Few books about interior woodwork make sense of traditional design styles as well as Traditional American Rooms by Brent Hull and Christine G.H. Franke. The first 27 pages alone are worth the $35 book price (from Amazon and others) for their concise encapsulation of the history of traditional architectural styles and lucid translation of the language of classical architecture. This language is what finish carpenters use to describe classical trim and period house styles, and what I, for one, haven’t always used accurately. Any of us who ever refer to “colonial” house designs, or invoke Georgian and Federal style, or discuss the parts and pieces of the cornices, wainscot, and baseboard that we install, owe it to ourselves to read the informative explanations that Hull and Franke provide.

The history of the origins of classical architecture occupy only a few pages at the front of the book. It’s an important introduction for trim carpenters to know. This is not a dry, academic treatment of history, but a succinct and direct tracing of the path from Vitruvius and Palladio—Roman authors who codified the classical orders—to the British architects who influenced Early American builders. For those, like myself, who have been hearing snippets of this history, it’s a valuable synopsis. For me, it’s the first time I’ve understood those Early American pattern books—the numerous Dover editions that many a carpenter has been inclined to pick up, such as Asher Benjamin’s American Builder’s Companion and William Ware’s The American Vignola—that are fun to look at but not easy to apply to trimwork. This history addresses those, but even better than fitting them into the context of architectural history, Hull and Franke provide us with a simple, clear way to study the parts and pieces of a range of traditional American interiors.

After the 27 pages of introduction, Traditional American Rooms looks at each of the rooms in the vast museum mansion that is the Winterthur Museum outside Wilmington, Del. This is one of the buildings, along with Carpenters Hall and Independence Hall in Philadelphia, or the First Unitarian Church in Providence, R.I., that every carpenter should visit at least once to get a three-dimensional immersion into our traditional American building roots. The Winterthur estate was created by Henry Francis du Pont, who collected rooms, dismantling them from 17th- and 18th-century homes all along the East Coast and reassembling them in his sprawling 175-room ancestral home.

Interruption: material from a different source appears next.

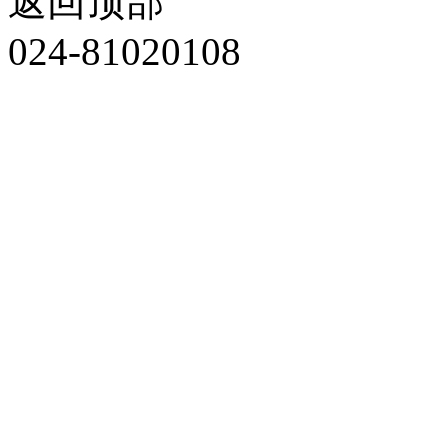
返回顶部
024-81020108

Hull and Franke look at a crisp selection of these rooms, providing photographs and section drawings of the various trim parts. Their mission is tightly focused on demonstrating the classical language that they explain upfront, giving us a coherent understanding of how cornices, panels, and architraves in these select rooms are assembled and detailed. With parts numbered on photographs and corresponding drawings (see sample page at left), we are given a clear map to understand the terrain of the interior of the room, and once we get comfortable as readers with the terminology, quickly become well-versed not only in reading the room but also in comparing the styles in different rooms.

I found myself radically altering how I understood the more complex trimwork, so it no longer seems intimidating thinking of how it might be reproduced or adapted for a new space. This was a wonderful transformation in my thinking, and one that I hope many other carpenters can embrace.